Edwards-Helaire has nifty, sudden agility, but he's not a powerhouse nor a speedster. Very frequently would the first defender to get a hand on him bring him down. Though he had 782 yards after contact per Pro Football Focus, that ranked 23rd among FBS backs with at least 100 attempts. He's a strong-willed fighter for sure, but he simply did not break tackles or push piles consistently enough (including at the goal line). Edwards-Helaire also had a 44.7% breakaway percentage per PFF, tied for 44th-best. His acceleration was only solid, he couldn't win at the edge of outside runs often enough and many of the big runs he did have were aided by LSU's award-winning offensive line clearing room for him.
And before he lands regular work as a third-down back, Edwards-Helaire must become a better route-runner and pass protector. His route tree at LSU seemed limited (angle route, flats and flares, sideline go routes) and his effort in blocking for his quarterback didn't consistently match the results. He's got the balance to set up his body for an oncoming defender but needs to work on his technique.

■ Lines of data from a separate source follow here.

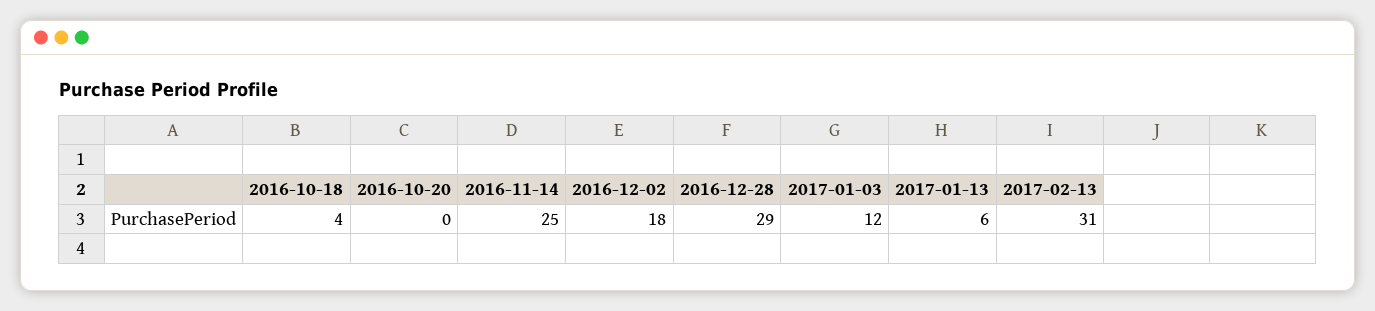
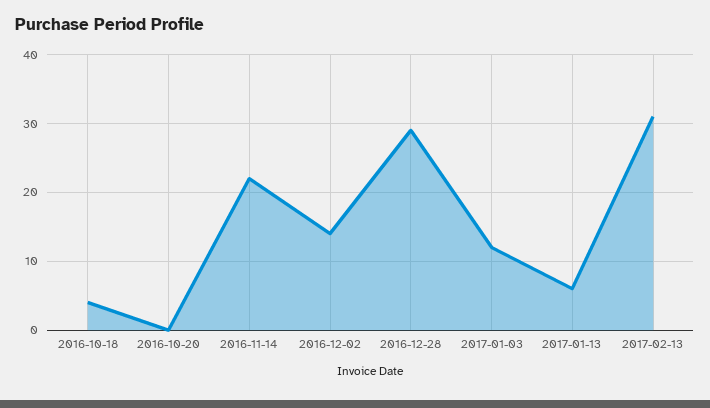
  {
    "2016-10-18": 4,
    "2016-10-20": 0,
-   "2016-11-14": 25,
+   "2016-11-14": 22,
-   "2016-12-02": 18,
+   "2016-12-02": 14,
    "2016-12-28": 29,
    "2017-01-03": 12,
    "2017-01-13": 6,
    "2017-02-13": 31
  }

Many people thought short, stocky running backs like Maurice Jones-Drew and Devonta Freeman wouldn't become every-down players in the pros, but they did. Edwards-Helaire will need a situation like these guys had in order to come through as a Fantasy stud. Until then, expect him to be more of a 1B-type of running back, particularly one who handles passing downs work. He could finagle his way to 100 carries and 40 catches as a rookie, putting him on a stat path somewhere between what Duke Johnson (RB31 in PPR, 8.9 PPR points per game) and Royce Freeman (RB38 in PPR, 8.1 PPR points per game) contributed in 2019 with some potential to grow in 2021 and beyond.
Favorite Fantasy Fits
As far as beginning his career as a passing downs back with a chance to develop into a feature guy, the best bets for Edwards-Helaire would be in Atlanta (behind Gurley for a year) and Detroit (alongside Kerryon Johnson). Washington (reunited with former high-school teammate Derrius Guice) as Chris Thompson's replacement also wouldn't be a crusher.
Fantasy Bottom Line
Edwards-Helaire made a bunch of plays at LSU, but it's harder to envision him becoming a Fantasy difference-maker unless he falls into the perfect situation. Let's face it, he's perfect for the NFL's move toward tandem backfields and not necessarily a league-winner in Fantasy. That's why you'll probably see Edwards-Helaire get taken no sooner than Round 2 in rookie-only drafts and with a late-round pick in all other formats.